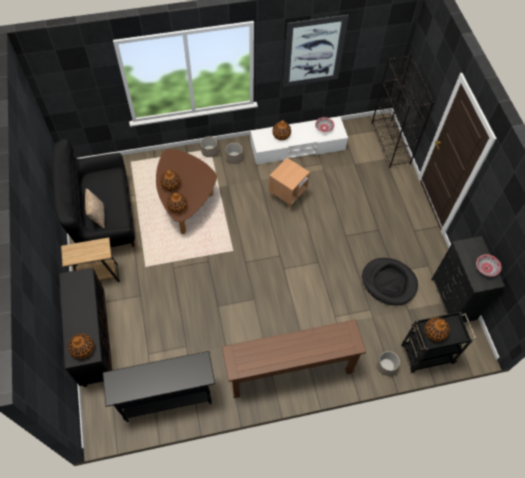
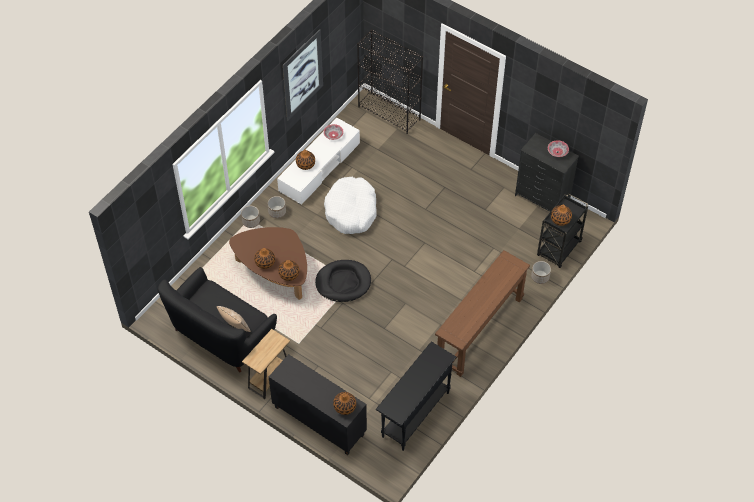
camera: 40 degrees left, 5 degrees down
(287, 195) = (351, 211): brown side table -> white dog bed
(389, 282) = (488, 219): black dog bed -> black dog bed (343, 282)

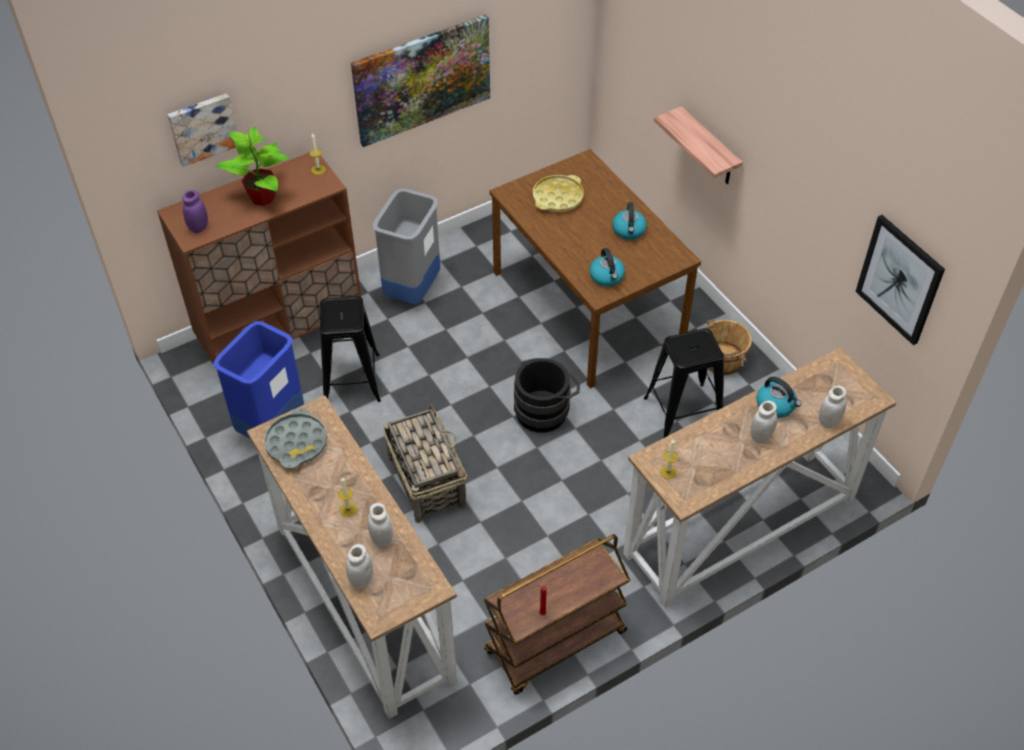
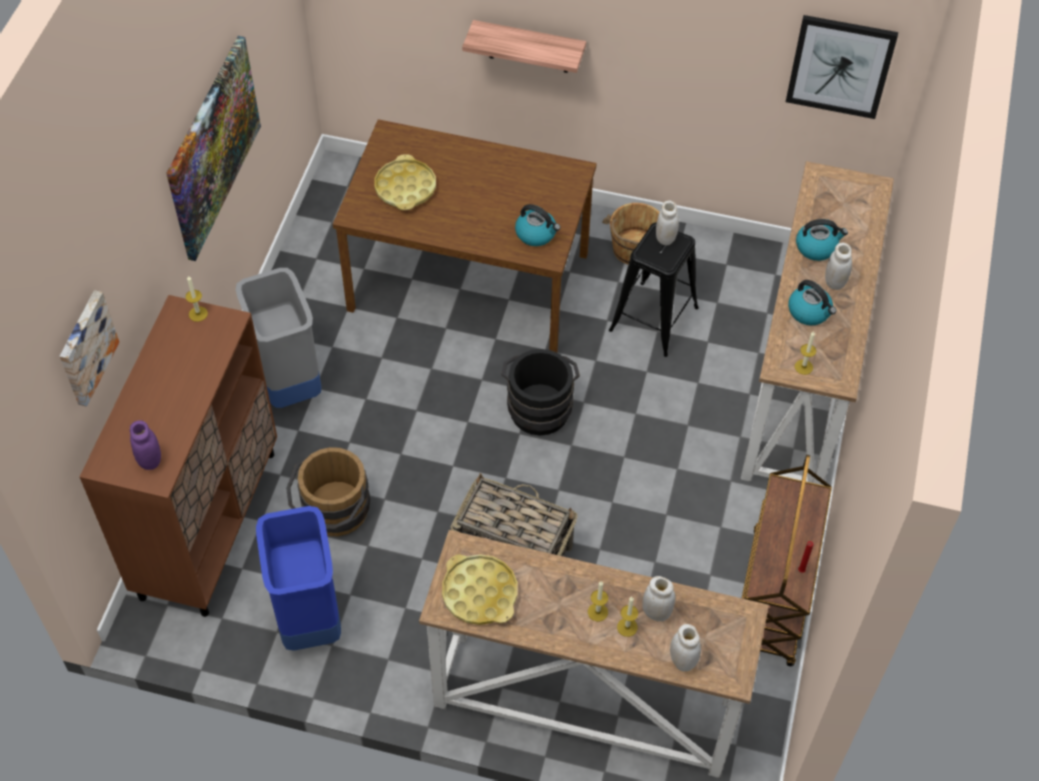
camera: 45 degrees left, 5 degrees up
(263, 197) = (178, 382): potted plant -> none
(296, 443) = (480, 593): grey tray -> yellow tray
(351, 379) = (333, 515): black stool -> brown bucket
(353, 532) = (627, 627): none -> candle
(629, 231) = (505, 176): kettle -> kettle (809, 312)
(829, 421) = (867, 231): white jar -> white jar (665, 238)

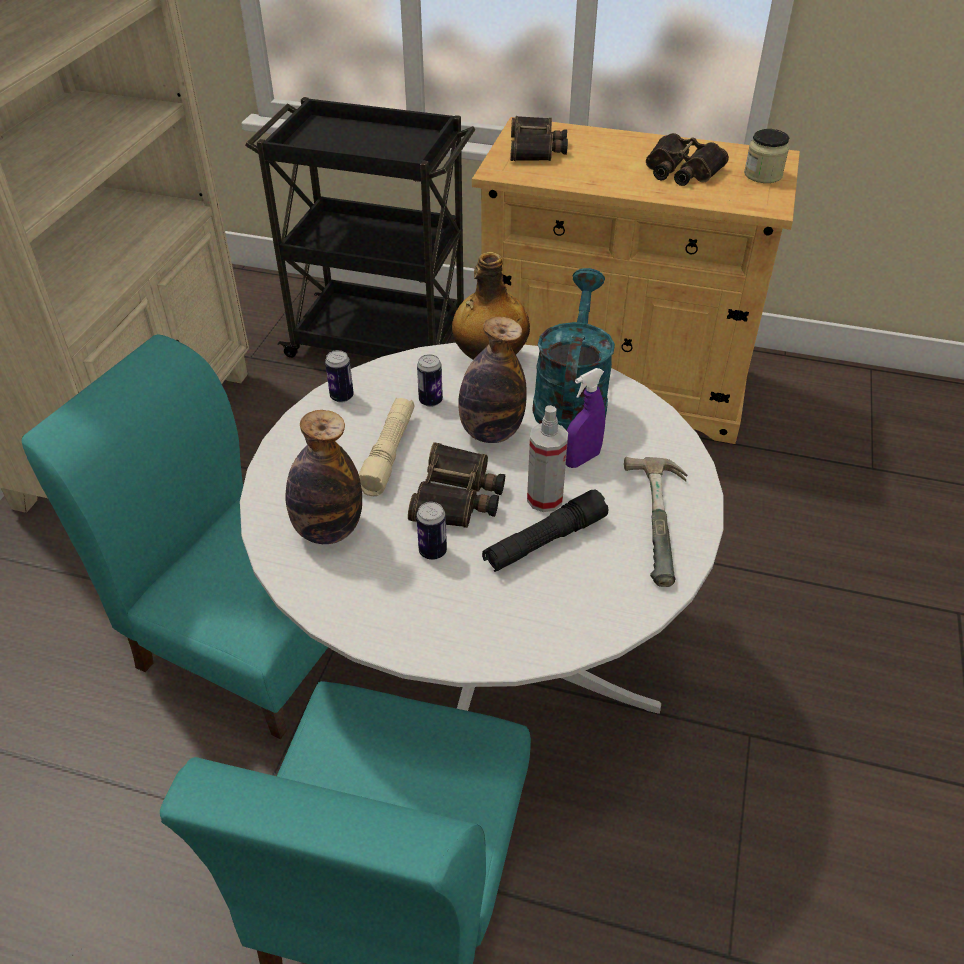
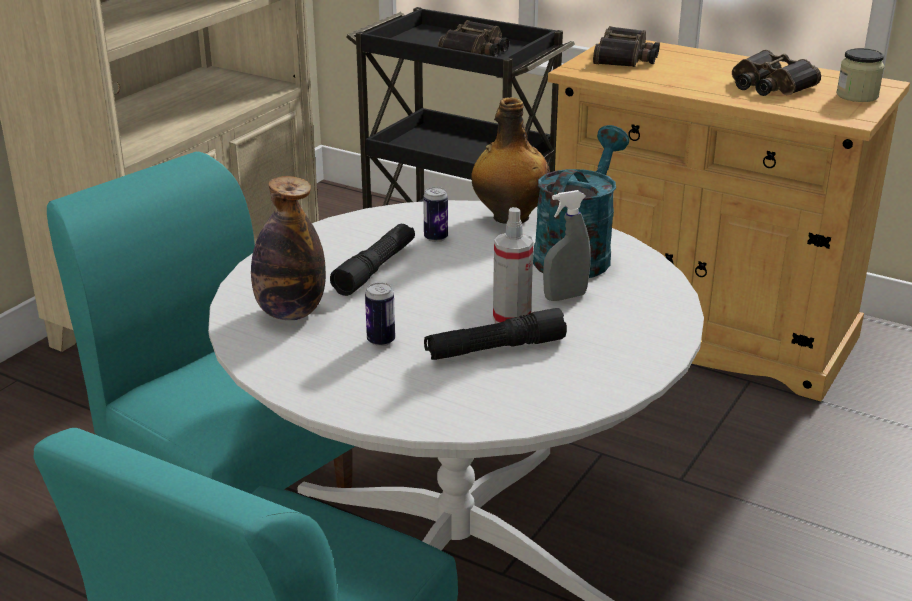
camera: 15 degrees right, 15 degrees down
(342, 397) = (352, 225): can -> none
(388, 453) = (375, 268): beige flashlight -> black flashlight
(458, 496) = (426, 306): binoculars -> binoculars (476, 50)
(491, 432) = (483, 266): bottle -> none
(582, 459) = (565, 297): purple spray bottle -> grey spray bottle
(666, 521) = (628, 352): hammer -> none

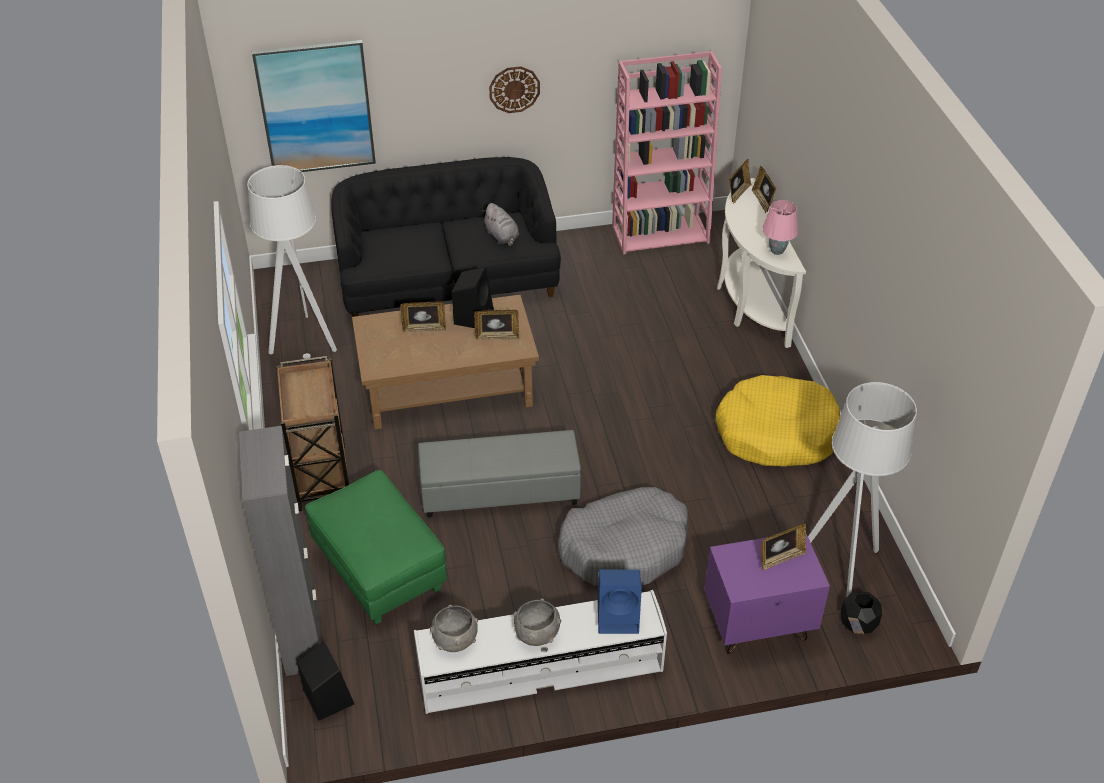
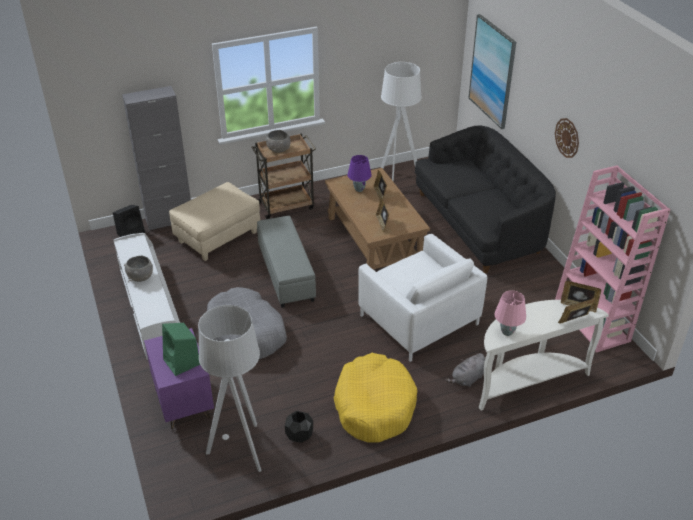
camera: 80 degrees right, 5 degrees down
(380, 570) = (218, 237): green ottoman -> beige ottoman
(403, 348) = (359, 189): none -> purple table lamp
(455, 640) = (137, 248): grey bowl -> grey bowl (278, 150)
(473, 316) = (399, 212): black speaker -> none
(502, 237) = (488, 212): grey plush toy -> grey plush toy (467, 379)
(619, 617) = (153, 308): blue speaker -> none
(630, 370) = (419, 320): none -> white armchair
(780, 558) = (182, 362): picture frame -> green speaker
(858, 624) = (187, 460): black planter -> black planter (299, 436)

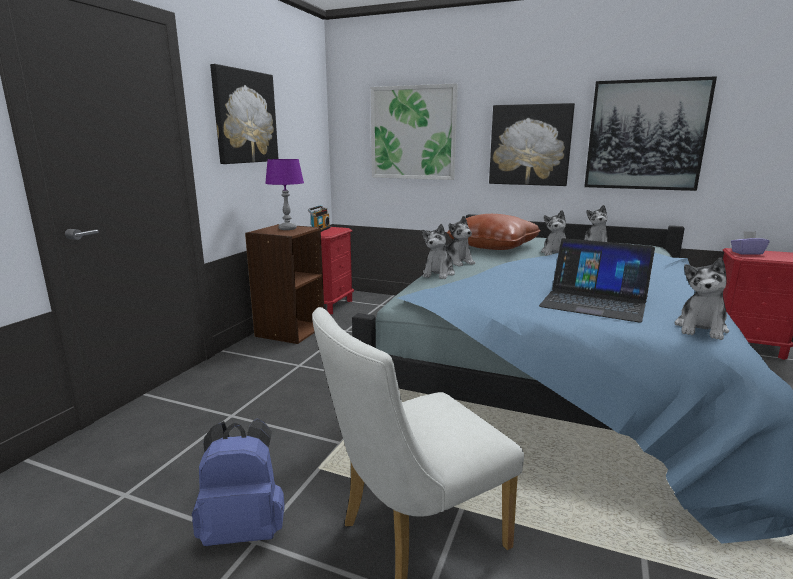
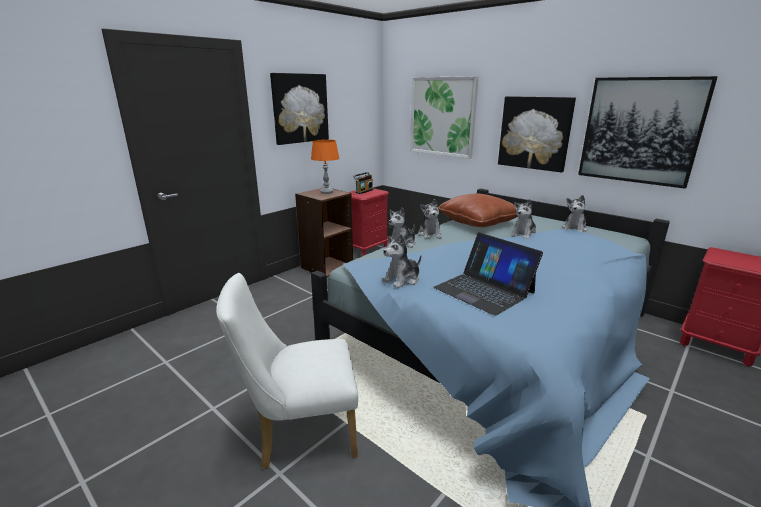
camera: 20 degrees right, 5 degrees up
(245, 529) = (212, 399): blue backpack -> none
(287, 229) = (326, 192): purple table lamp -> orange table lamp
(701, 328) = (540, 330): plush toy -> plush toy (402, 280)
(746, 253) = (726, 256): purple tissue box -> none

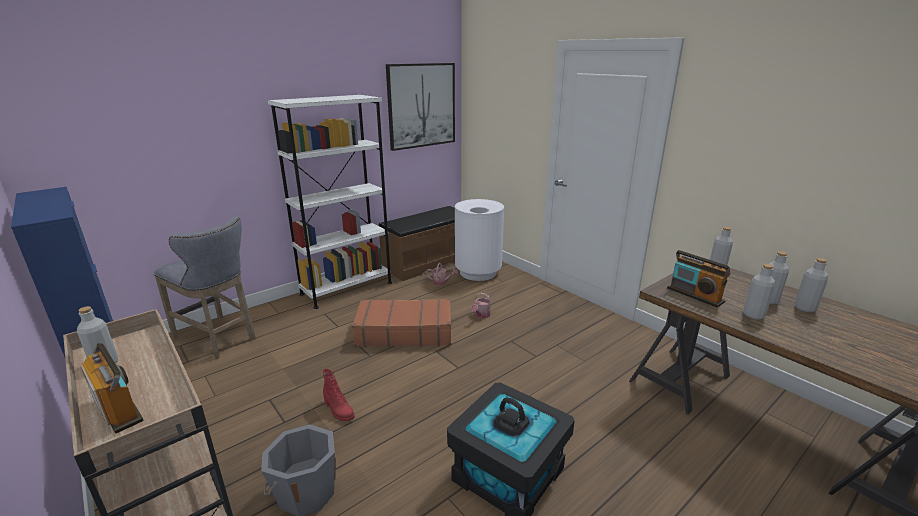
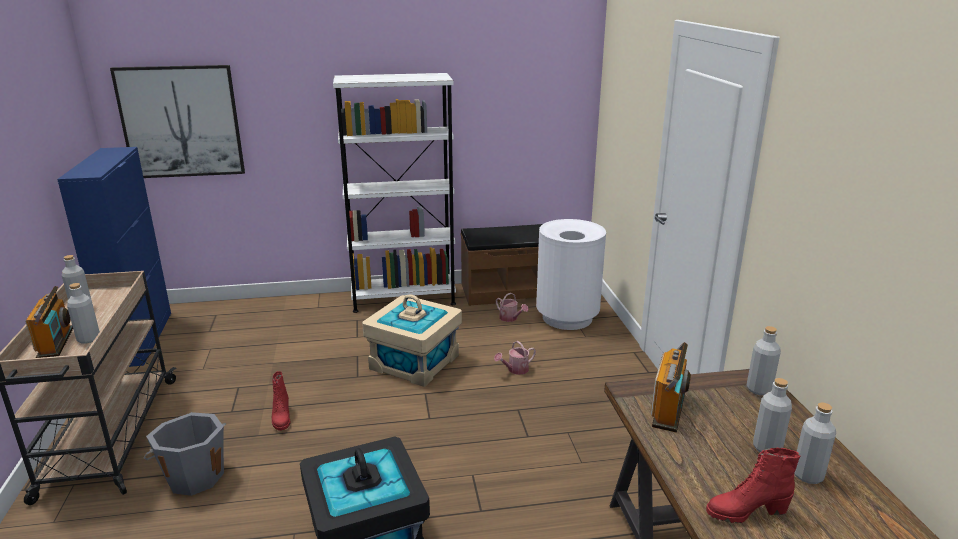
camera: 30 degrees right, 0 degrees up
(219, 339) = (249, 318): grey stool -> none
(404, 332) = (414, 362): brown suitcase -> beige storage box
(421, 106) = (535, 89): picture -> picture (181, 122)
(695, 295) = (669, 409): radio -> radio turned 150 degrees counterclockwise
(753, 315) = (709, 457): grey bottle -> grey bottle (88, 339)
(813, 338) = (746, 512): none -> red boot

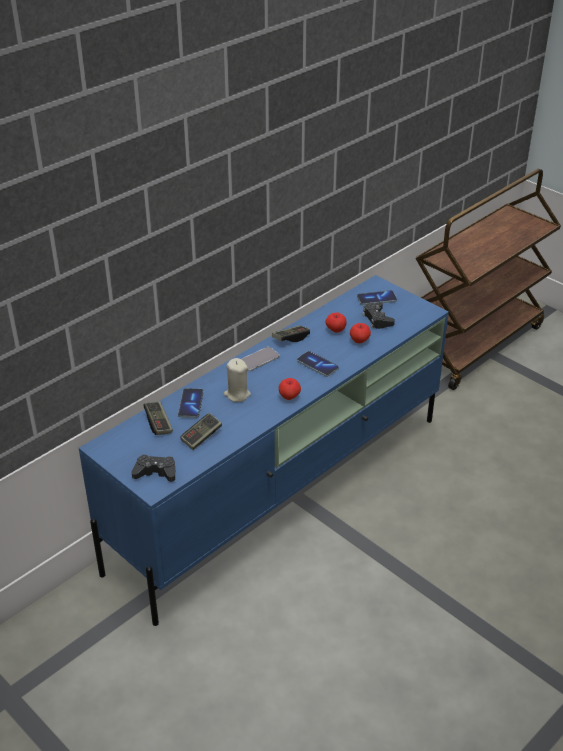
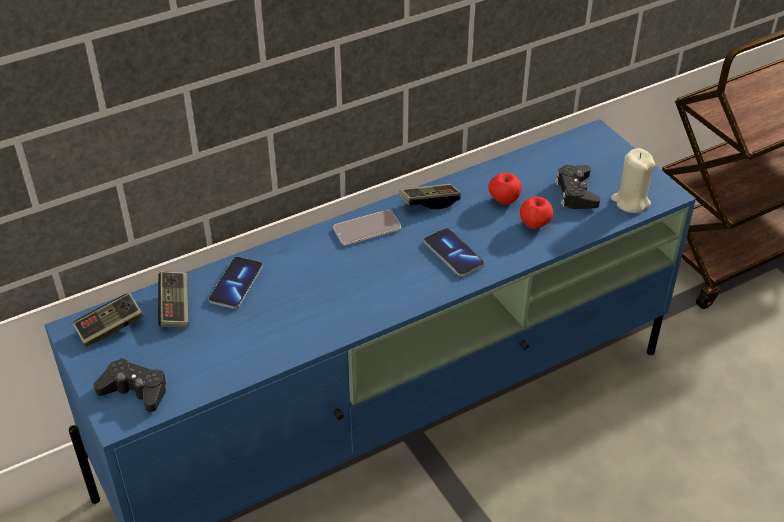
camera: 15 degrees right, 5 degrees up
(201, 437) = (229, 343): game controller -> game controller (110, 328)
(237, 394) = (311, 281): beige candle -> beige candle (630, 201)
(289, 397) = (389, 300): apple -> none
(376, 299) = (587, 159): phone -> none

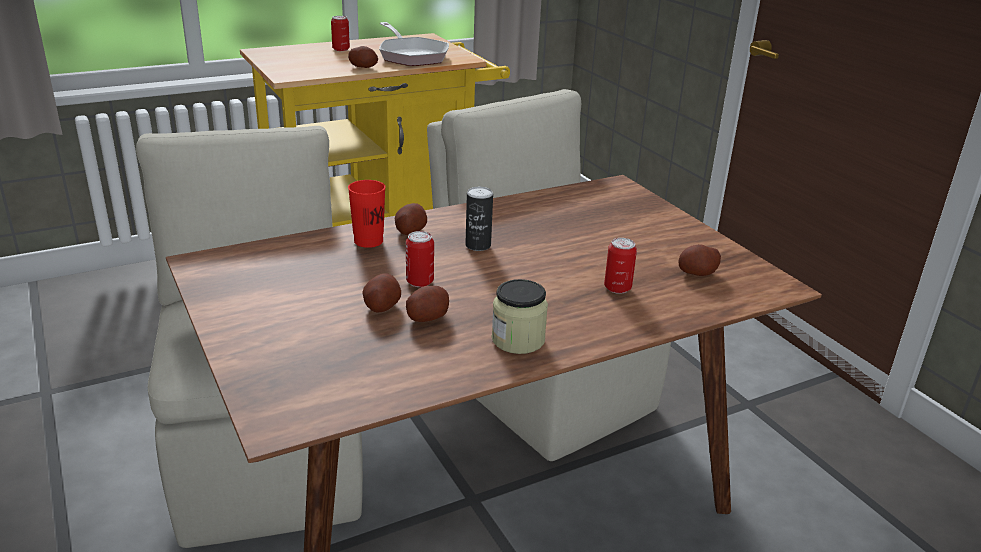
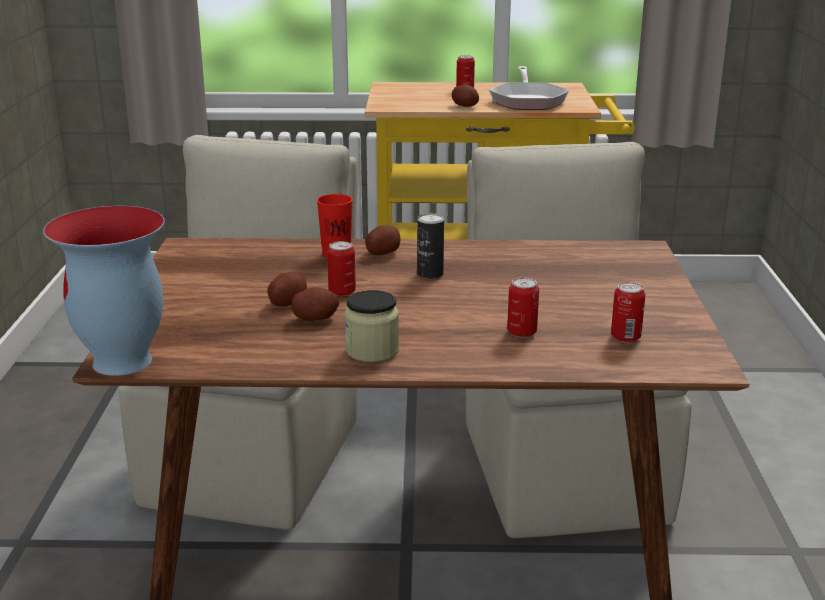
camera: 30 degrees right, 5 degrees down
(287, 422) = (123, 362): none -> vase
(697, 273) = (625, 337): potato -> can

### Problem details
State how many lines of the data above contain the word "plush", and include nothing other than that number.

### Exercise answer
2